Can you rewrite the lines from the start of the list through the line containing "बाळंतपणातील", replacing every "Transcribe" with "Copy" and leaving everything else unchanged? Return only those lines.

--- Start Task input ---

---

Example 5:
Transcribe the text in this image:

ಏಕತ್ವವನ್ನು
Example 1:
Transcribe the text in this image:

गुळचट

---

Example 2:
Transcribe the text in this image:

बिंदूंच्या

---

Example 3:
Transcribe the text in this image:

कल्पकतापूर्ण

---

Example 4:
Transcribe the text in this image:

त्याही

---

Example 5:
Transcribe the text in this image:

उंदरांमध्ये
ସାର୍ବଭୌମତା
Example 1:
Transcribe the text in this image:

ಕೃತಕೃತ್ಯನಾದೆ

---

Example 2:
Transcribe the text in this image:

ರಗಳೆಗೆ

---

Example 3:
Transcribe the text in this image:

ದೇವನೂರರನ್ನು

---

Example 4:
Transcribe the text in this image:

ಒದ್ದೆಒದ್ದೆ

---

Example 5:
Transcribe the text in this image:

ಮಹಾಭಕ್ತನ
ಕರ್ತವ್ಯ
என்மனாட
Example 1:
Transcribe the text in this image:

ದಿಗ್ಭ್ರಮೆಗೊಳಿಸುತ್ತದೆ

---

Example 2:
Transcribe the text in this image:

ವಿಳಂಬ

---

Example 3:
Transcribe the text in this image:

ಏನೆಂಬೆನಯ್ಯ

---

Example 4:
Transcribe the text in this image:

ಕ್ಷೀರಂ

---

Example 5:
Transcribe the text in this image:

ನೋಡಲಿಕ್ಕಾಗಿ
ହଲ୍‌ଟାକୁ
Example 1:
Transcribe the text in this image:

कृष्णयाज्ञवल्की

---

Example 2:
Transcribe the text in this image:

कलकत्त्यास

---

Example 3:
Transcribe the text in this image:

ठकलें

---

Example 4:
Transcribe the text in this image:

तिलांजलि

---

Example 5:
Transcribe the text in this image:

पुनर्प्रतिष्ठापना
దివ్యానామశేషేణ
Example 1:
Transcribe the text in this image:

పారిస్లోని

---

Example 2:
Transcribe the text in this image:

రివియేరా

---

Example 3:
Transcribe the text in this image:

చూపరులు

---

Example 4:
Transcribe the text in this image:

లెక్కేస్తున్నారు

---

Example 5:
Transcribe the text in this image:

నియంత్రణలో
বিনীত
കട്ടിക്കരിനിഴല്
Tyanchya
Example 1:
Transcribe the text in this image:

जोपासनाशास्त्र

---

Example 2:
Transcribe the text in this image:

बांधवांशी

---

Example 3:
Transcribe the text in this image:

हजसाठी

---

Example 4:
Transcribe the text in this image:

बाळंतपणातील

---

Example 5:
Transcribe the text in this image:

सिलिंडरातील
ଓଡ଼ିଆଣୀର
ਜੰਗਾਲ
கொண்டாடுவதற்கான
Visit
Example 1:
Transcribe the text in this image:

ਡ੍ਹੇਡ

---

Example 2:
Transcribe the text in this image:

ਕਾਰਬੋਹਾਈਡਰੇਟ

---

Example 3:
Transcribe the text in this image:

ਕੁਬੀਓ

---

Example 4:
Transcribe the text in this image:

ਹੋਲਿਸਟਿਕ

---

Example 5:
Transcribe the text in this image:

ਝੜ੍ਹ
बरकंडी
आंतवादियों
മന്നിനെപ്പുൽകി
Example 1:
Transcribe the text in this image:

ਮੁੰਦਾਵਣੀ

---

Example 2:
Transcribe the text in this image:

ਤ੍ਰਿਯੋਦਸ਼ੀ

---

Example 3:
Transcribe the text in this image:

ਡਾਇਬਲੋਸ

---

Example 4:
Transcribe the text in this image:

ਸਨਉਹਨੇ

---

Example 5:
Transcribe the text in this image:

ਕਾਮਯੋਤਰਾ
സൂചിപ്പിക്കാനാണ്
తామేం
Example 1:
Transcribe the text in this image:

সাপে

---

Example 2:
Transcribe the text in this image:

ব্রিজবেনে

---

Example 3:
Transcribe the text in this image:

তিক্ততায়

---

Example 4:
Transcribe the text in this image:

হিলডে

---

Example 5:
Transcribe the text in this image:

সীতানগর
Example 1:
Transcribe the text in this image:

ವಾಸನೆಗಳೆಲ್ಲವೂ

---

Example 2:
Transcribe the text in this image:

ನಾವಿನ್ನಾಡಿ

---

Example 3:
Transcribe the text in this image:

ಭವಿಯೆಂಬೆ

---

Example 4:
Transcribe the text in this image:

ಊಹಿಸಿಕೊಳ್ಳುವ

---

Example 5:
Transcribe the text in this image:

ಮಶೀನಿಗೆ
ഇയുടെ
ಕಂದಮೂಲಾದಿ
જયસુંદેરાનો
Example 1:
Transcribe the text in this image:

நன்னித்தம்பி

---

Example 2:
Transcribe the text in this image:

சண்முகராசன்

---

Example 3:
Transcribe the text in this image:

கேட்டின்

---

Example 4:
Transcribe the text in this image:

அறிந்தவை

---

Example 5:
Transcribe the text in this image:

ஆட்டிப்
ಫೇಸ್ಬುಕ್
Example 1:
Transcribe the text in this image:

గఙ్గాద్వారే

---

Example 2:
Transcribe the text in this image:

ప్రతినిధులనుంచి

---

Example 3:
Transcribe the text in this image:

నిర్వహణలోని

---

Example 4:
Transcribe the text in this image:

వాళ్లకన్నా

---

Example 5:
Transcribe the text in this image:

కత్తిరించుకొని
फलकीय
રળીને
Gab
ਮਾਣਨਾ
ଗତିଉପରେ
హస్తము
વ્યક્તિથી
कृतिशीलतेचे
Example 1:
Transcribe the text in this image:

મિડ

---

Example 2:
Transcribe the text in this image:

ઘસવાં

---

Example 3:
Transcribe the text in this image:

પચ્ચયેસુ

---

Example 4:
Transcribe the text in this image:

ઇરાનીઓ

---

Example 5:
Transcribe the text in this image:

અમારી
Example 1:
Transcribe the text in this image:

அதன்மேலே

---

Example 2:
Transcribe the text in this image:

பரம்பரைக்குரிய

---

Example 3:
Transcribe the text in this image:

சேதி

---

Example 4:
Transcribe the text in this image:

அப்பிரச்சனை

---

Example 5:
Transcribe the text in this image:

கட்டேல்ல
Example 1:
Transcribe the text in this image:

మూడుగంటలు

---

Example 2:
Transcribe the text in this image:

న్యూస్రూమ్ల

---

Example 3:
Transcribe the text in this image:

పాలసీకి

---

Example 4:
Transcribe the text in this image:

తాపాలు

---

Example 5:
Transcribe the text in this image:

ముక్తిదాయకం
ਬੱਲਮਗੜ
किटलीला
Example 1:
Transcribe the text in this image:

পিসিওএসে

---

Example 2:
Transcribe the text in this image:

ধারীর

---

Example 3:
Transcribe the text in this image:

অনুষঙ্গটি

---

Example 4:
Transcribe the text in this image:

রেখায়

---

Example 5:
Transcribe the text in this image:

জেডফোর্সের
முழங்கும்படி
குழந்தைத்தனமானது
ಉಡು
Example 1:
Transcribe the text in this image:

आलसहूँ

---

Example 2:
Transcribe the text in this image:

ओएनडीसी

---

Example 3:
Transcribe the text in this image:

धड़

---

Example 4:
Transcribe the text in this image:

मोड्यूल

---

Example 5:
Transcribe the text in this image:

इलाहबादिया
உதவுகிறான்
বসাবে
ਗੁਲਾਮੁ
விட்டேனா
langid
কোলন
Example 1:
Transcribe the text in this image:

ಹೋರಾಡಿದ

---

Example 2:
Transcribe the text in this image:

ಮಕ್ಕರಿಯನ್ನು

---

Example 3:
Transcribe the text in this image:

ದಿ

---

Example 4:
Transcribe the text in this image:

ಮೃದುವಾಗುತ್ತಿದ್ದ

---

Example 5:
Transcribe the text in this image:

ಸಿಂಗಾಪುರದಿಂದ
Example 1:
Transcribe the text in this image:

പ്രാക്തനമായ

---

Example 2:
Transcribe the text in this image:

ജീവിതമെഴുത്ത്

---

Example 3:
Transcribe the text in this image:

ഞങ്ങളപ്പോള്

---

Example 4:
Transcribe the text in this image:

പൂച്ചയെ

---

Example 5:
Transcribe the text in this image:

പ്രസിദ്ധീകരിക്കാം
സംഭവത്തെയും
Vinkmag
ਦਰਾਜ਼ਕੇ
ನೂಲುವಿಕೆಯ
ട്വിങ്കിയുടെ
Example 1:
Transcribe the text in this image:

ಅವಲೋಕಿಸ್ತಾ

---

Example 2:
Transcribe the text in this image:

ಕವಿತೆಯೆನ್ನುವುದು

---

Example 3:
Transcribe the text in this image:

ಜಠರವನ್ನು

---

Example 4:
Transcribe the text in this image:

--- End Task input ---

### Task solution:
---

Example 5:
Copy the text in this image:

ಏಕತ್ವವನ್ನು
Example 1:
Copy the text in this image:

गुळचट

---

Example 2:
Copy the text in this image:

बिंदूंच्या

---

Example 3:
Copy the text in this image:

कल्पकतापूर्ण

---

Example 4:
Copy the text in this image:

त्याही

---

Example 5:
Copy the text in this image:

उंदरांमध्ये
ସାର୍ବଭୌମତା
Example 1:
Copy the text in this image:

ಕೃತಕೃತ್ಯನಾದೆ

---

Example 2:
Copy the text in this image:

ರಗಳೆಗೆ

---

Example 3:
Copy the text in this image:

ದೇವನೂರರನ್ನು

---

Example 4:
Copy the text in this image:

ಒದ್ದೆಒದ್ದೆ

---

Example 5:
Copy the text in this image:

ಮಹಾಭಕ್ತನ
ಕರ್ತವ್ಯ
என்மனாட
Example 1:
Copy the text in this image:

ದಿಗ್ಭ್ರಮೆಗೊಳಿಸುತ್ತದೆ

---

Example 2:
Copy the text in this image:

ವಿಳಂಬ

---

Example 3:
Copy the text in this image:

ಏನೆಂಬೆನಯ್ಯ

---

Example 4:
Copy the text in this image:

ಕ್ಷೀರಂ

---

Example 5:
Copy the text in this image:

ನೋಡಲಿಕ್ಕಾಗಿ
ହଲ୍‌ଟାକୁ
Example 1:
Copy the text in this image:

कृष्णयाज्ञवल्की

---

Example 2:
Copy the text in this image:

कलकत्त्यास

---

Example 3:
Copy the text in this image:

ठकलें

---

Example 4:
Copy the text in this image:

तिलांजलि

---

Example 5:
Copy the text in this image:

पुनर्प्रतिष्ठापना
దివ్యానామశేషేణ
Example 1:
Copy the text in this image:

పారిస్లోని

---

Example 2:
Copy the text in this image:

రివియేరా

---

Example 3:
Copy the text in this image:

చూపరులు

---

Example 4:
Copy the text in this image:

లెక్కేస్తున్నారు

---

Example 5:
Copy the text in this image:

నియంత్రణలో
বিনীত
കട്ടിക്കരിനിഴല്
Tyanchya
Example 1:
Copy the text in this image:

जोपासनाशास्त्र

---

Example 2:
Copy the text in this image:

बांधवांशी

---

Example 3:
Copy the text in this image:

हजसाठी

---

Example 4:
Copy the text in this image:

बाळंतपणातील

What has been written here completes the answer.